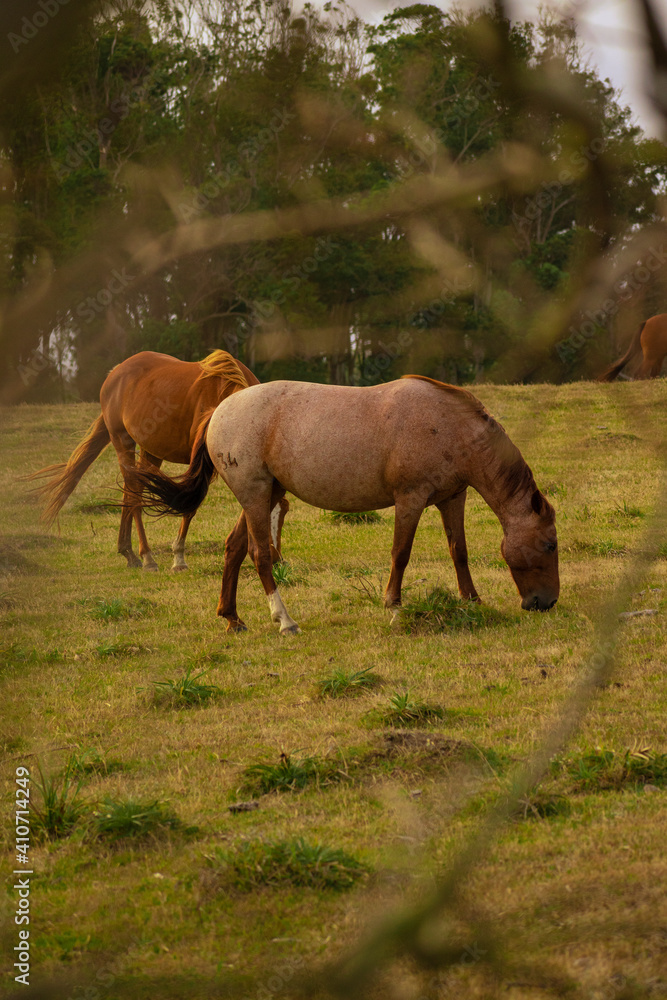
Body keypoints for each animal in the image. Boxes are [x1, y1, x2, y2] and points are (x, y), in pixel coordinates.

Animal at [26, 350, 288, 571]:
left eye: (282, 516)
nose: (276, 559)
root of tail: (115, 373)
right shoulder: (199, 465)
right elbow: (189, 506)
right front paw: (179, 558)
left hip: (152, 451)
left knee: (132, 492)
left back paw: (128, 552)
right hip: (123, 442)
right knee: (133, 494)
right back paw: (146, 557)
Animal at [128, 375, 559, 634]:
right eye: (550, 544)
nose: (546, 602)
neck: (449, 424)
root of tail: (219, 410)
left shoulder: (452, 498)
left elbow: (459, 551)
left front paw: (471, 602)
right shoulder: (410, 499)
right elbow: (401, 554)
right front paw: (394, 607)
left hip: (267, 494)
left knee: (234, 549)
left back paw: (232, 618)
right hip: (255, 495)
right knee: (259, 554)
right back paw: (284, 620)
━━━
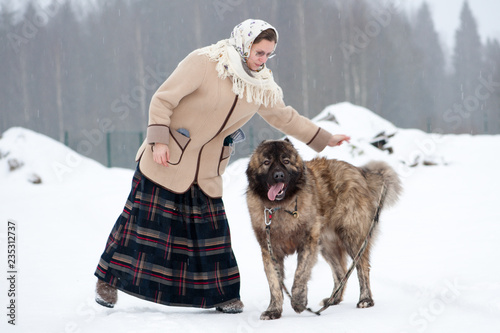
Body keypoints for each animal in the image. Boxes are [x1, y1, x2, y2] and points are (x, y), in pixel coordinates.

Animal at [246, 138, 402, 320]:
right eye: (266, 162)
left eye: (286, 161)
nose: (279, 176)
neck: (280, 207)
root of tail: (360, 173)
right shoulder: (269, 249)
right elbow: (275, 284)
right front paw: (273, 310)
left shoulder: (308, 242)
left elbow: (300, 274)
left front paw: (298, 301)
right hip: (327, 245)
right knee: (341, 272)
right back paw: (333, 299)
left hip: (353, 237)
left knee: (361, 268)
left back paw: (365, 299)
━━━
Go through the records above and, whenever a line includes the word "tail", copy it.

REPLY:
root of tail: (115, 373)
root of tail: (219, 410)
root of tail: (360, 173)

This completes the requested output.